Perubahan yang dilakukan harus perlahan-lahan dan memakan waktu cukup lama
(evolusi). Perubahan yang cepat pada negara yang budayanya mengakar kuat
berpotensi menimbulkan kontradiksi yang memicu perpecahan dan pertikaian.
Dari
masa pergerakan, masa kemerdekaan, orde lama, orde baru, dan orde reformasi,
ide-ide mengenai revolusi telah lahir dari beberapa tokoh politik negeri ini,
antara lain; Tan Malaka, Sutan Syahrir, Soekarno, D. N. Aidit, Musso, Semaun,
dan masih banyak lagi.

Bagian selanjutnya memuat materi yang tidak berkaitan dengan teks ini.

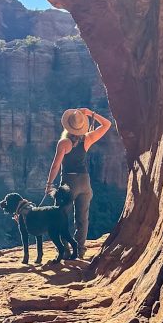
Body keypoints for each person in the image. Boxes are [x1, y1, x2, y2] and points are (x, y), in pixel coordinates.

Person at [44, 107, 111, 259]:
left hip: (68, 182)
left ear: (67, 125)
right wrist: (91, 114)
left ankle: (65, 251)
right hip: (85, 181)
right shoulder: (87, 139)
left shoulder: (64, 143)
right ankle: (79, 251)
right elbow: (107, 124)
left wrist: (49, 184)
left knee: (61, 216)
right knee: (82, 218)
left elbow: (55, 165)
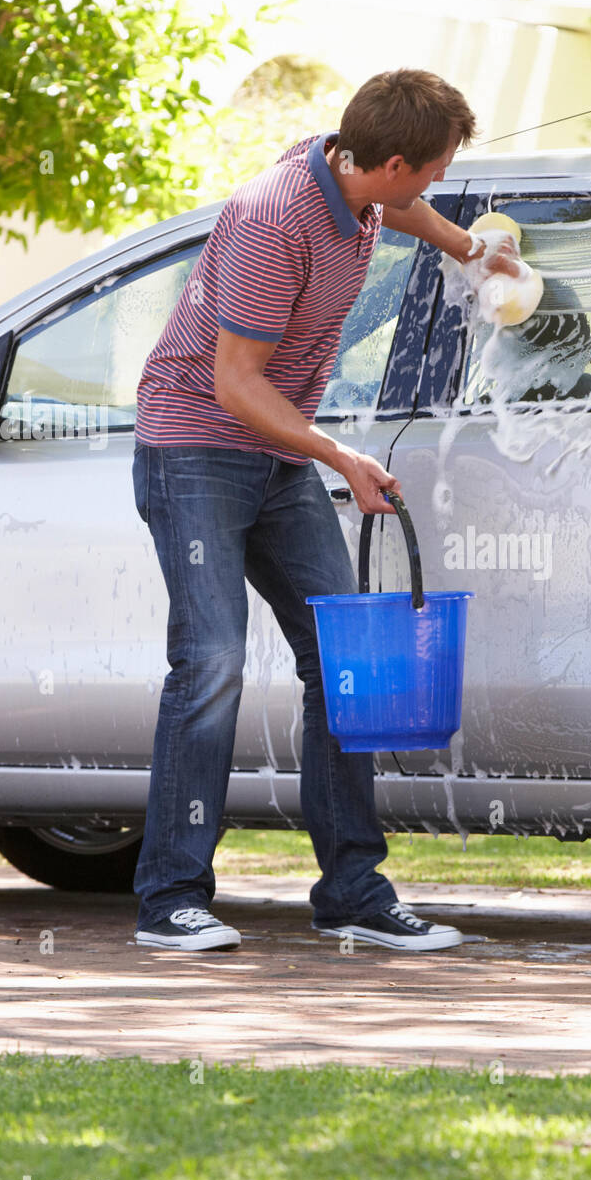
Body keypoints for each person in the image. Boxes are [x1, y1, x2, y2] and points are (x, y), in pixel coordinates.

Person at [130, 69, 519, 952]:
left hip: (274, 452)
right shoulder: (276, 221)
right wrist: (340, 456)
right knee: (212, 662)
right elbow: (233, 384)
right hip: (197, 445)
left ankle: (352, 890)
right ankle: (170, 896)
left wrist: (469, 248)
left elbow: (404, 212)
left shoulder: (349, 180)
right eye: (430, 172)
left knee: (345, 663)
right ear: (387, 160)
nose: (434, 187)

Ide-ide tersebut lahir atas dasar pemikian dan keinginan
akan adanya perubahan yang signifikan dan menyeluruh dalam setiap aspek
kehidupan di Negara ini. Penulis lebih banyak menyebutkan nama-nama tokoh
berhaluan “kiri” (komunis/sosialis) sebagai pencetus ide-ide tentang revolusi
dengan alasan bahwa merekalah orang-orang yang paling gencar menanamkan ide
revolusi di tanah air dengan cara apapun (kecuali Tan Malaka dan Sutan
Syahrir).
Mereka berpendapat bahwa revolusi merupakan satu-satunya jalan untuk mencapai kemapanan suatu bangsa, tentu saja revolusi dalam segala bidang sesuai dengan konsep dan perspektif ideologi yang mereka anut yaitu aliran “kiri” (marxis-leninis).
Mereka berpendapat bahwa revolusi merupakan satu-satunya jalan untuk mencapai kemapanan suatu bangsa, tentu saja revolusi dalam segala bidang sesuai dengan konsep dan perspektif ideologi yang mereka anut yaitu aliran “kiri” (marxis-leninis).
Kembali ke gerakan mahasiswa, ide-ide revolusi itu juga berkembang di
lingkungan kampus. Mereka menginginkan perubahan terhadap tatanan kehidupan
baik itu di lingkungan kampus, masyarakat, dan Negara. Perubahan yang dimaksud
adalah perubahan konsep dan perspektif secara menyeluruh terhadap kehidupan
berbangsa dan bernegara sesuai dengan paham yang mereka anut. Tak jarang,
mereka juga berbenturan kepentingan dengan organisasi kampus lainnya yang
bersifat lebih moderat. Benturan-benturan ini akibat dari muculnya
dikotomi-dikotomi baik mengenai konsep, perspektif bahkan pada hal yang paling
dasar yaitu perbedaan prinsip, motto, ideologi dan metode.